Recently I learnt about both Data Mining and reviewed Python fundamentals, so every blog will be dividen into two sections for each of them, including contents I learn and thoughts I have every day. I am native chinese so some typoes may seem a little ridiculous. Sorry for that(Well, nobody will read it any way! but I will try to do my best).

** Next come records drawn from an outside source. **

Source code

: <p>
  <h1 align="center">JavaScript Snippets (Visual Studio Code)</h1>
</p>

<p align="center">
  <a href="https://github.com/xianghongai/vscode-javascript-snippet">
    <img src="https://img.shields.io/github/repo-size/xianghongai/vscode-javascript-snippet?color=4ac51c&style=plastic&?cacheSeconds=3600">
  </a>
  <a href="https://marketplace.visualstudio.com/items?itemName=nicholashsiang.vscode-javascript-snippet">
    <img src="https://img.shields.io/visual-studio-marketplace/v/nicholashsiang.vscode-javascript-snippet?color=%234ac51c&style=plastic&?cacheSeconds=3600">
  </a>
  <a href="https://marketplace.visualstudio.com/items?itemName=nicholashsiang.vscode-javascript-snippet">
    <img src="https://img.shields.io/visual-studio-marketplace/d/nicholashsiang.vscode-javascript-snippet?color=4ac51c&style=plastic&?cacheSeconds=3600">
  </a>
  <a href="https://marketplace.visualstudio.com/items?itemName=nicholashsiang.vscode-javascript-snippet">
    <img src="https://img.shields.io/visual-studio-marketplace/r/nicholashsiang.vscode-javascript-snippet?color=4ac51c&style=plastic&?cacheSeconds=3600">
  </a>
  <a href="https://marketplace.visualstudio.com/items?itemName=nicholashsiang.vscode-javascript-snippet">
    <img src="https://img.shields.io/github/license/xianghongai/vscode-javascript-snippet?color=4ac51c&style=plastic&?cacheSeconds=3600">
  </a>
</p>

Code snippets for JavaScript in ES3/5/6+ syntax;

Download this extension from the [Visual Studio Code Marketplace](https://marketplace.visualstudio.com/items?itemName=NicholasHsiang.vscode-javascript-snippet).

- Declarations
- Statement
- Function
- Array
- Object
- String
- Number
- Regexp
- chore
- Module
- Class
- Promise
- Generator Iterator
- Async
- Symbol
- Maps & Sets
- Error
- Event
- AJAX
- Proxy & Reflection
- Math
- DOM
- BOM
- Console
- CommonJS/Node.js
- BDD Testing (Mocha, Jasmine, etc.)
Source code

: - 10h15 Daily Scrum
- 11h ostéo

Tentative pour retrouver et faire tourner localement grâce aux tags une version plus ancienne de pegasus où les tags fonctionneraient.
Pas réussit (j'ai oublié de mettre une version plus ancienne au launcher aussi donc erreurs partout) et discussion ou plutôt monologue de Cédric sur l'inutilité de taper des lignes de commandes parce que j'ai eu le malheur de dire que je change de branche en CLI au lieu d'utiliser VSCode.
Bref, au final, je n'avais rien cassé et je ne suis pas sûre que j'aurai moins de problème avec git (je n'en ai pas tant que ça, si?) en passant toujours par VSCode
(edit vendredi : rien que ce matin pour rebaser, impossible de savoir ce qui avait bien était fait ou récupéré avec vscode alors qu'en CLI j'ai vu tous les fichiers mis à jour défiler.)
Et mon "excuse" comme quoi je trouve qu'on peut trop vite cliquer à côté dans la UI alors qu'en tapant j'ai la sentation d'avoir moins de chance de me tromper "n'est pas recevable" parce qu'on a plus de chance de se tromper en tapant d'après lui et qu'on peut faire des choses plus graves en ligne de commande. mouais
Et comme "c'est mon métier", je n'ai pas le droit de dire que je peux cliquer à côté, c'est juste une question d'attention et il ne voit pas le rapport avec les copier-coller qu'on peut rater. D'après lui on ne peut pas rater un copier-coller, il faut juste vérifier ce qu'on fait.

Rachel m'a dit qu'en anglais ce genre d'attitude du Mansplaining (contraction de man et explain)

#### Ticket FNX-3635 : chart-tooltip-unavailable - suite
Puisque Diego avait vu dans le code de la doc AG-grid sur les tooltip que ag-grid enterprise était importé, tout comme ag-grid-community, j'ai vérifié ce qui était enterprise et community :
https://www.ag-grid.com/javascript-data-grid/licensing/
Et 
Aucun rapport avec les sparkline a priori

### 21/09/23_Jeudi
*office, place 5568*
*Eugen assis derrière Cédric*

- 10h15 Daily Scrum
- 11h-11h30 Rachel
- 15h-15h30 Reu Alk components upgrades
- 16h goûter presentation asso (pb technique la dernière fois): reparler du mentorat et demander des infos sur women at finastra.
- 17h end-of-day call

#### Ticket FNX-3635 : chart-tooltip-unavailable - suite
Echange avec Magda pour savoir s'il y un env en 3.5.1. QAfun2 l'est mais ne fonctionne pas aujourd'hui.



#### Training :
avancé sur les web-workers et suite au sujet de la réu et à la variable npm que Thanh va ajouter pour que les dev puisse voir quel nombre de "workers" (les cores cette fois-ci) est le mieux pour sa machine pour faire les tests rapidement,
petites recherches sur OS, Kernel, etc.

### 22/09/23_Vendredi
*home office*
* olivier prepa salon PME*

Data Minin: Concepts and Technologies
Today, I read the Chatper 3 about data preprocessing, and it basically includes four parts: data cleaning, data integration, data reduction, and data transformation. The central idea above the chapter is to make our dataset to be accurate(excluding noisy data or that deviates the espectation of the attribute), complete(consisting of all interesting attributes), consistent(eg: no discripancy on catergory of attribute values), timely, believable, and interpretable(easy to be understood).
Data Cleaning:
Data cleaning is normaly the first step in Data Mining or Data Analysis. This step is to handle with problems about missing value, noisy data, and identify and delete outliers. Methods are to represent miss values by using espectations or values in regression on other attributes, but they will let the result be bias. For noisy data, binning and replacing data in a bin by their espectation to smooth the data. And Outlier Analysis refers to clusters that will be explained in chapter 8 and 9.
Data Integration:
My summary is to remove the redundant attributes and objects in different data sources. For identifying redundant attributes, Chi-square test is effective in analyzing nominal data, and Correlation Coefficient is useful to analyze numerical data, so is Covariance. Moreover, dealing with redundant objects, method is like using denormalized table(I have no idea about it now, further study in future).
Data Reduction:
Dimensionality Reduction and Numerosity Reduction are two directions to avoid low efficiency in analyzing too many data that is also within not primary attributes. Methods in dimensionality reduction are like Discrete Wavelet Transformation, Discrete Fourier Transformation, Principle Components Analysis, and Attributes Subsets Selections. For methods in numerosity reduction, methods like using regressions, histograms, clusters, and sampling are helpful.
Data Transformation and Data Discretization:
Idea is to make each attribute to be in a suitable format to analyze. Smoothing, attribute rebuilding, clustering, standerlization, discretization, and conceptional stratification of nominal data generation. Take standerlization as an example. Transform data to be Max-min normalization, z-score normalization, and decimal scaling. It can balance the weight that each attribute have. In data discretization, I still need time to make every concept clearer.
Python: Review
Basically, I did a review about OOP like __repr__(), __eq__() and some relevant tricks. Write a MVC framework again... tomorrow, I wish I can move to the part on functional programming. Too many thing needed to reniew!
Move on! need to go to bed, bye!
TO BE CONTINUED...